- Problems to solve:
[A] In the passage, how many human glioma tissue samples were collected?
[B] Please say whether each statement agrees with the passage, answering yes or no and quoting the deciding words: (i) The luciferase reporter assay was carried out in U87 and U251 cells. (ii) PBX3 knockdown was achieved with a miR-320 mimic. (iii) MiR-320 is upregulated in glioma.

- Given passage:
________
MiR-320 is downregulated in multiple cancers, including glioma and acts as tumor suppressor through inhibiting tumor cells proliferation and inducing apoptosis. PBX3 (Pre-B cell leukemia homeobox 3), a putative target gene of miR-320, has been reported to be upregulated in various tumors and promote tumor cell growth through regulating MAKP/ERK pathway. This study aimed to verify whether miR-320 influences glioma cells growth through regulating PBX3.

METHODS:

Twenty-four human glioma and paired adjacent nontumorous tissues were collected for determination of miR-320 and PBX3 expression using RT-qPCR and western blot assays. Luciferase reporter assay was performed to verify the interaction between miR-320 and its targeting sequence in the 3' UTR of PBX3 in glioma cells U87 and U251. Increased miR-320 level in U87 and U251 cells was achieved through miR-320 mimic transfection and the effect of which on glioma cells growth, proliferation, cell cycle, apoptosis and activation of Raf-1/MAPK pathway was determined using MTT, colony formation, flow cytometry and western blot assays. PBX3 knockdown was performed using shPBX3 and the influence on MAPK pathway activation was evaluated.
________
- Dataset entries:
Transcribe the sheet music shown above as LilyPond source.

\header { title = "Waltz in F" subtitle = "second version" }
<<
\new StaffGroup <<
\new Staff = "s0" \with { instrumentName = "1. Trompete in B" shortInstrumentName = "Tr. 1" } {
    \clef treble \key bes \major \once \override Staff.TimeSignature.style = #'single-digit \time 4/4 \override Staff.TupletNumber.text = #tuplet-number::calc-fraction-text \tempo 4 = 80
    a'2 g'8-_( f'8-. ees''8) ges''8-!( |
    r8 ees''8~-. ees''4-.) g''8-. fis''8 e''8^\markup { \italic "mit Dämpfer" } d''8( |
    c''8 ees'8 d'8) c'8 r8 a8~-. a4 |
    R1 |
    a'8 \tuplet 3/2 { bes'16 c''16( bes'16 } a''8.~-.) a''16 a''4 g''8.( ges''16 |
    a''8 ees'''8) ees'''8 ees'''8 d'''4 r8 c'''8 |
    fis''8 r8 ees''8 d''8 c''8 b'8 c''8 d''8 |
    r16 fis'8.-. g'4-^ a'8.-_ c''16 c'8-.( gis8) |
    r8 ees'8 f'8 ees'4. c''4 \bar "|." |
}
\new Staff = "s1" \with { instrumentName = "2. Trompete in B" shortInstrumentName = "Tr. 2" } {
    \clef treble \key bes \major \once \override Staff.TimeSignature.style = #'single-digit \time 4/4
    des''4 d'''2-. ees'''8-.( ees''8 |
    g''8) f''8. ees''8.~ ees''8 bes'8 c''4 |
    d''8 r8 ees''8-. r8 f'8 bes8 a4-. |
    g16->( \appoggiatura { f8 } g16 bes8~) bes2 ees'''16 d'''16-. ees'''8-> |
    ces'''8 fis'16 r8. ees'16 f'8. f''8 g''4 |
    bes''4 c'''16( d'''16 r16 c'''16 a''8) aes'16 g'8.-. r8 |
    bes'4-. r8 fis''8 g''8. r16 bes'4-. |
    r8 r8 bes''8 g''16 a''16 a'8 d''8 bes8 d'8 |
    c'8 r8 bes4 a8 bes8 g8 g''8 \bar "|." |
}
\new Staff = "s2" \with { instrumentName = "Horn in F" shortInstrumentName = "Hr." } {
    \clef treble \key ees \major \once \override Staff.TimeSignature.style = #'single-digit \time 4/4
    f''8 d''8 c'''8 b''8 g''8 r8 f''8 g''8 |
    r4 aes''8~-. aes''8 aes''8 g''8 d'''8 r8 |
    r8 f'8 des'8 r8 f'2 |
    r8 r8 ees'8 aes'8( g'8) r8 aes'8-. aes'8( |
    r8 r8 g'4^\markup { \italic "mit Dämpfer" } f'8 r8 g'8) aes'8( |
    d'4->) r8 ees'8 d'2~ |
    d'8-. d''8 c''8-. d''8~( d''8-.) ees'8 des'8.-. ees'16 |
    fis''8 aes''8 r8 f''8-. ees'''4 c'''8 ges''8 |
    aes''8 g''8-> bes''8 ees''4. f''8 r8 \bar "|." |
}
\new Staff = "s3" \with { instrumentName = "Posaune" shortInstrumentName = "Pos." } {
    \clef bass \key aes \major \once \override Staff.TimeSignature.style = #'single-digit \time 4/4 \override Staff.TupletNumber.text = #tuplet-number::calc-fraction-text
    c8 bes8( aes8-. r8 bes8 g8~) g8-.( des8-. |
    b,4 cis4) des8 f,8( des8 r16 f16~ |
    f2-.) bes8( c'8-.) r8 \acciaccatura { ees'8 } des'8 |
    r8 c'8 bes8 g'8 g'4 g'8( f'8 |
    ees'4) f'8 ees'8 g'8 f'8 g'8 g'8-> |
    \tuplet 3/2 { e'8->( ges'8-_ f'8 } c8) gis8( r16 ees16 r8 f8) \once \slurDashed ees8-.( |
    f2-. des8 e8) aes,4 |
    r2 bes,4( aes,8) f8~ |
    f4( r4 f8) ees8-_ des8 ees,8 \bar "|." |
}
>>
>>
________
- Answers for each item:
[A] Twenty-four, along with paired adjacent nontumorous tissues.

[B]
(i) Yes: "Luciferase reporter assay was performed to verify the interaction between miR-320 and its targeting sequence in the 3' UTR of PBX3 in glioma cells U87 and U251."
(ii) No: "PBX3 knockdown was performed using shPBX3"
(iii) No: "MiR-320 is downregulated in multiple cancers, including glioma"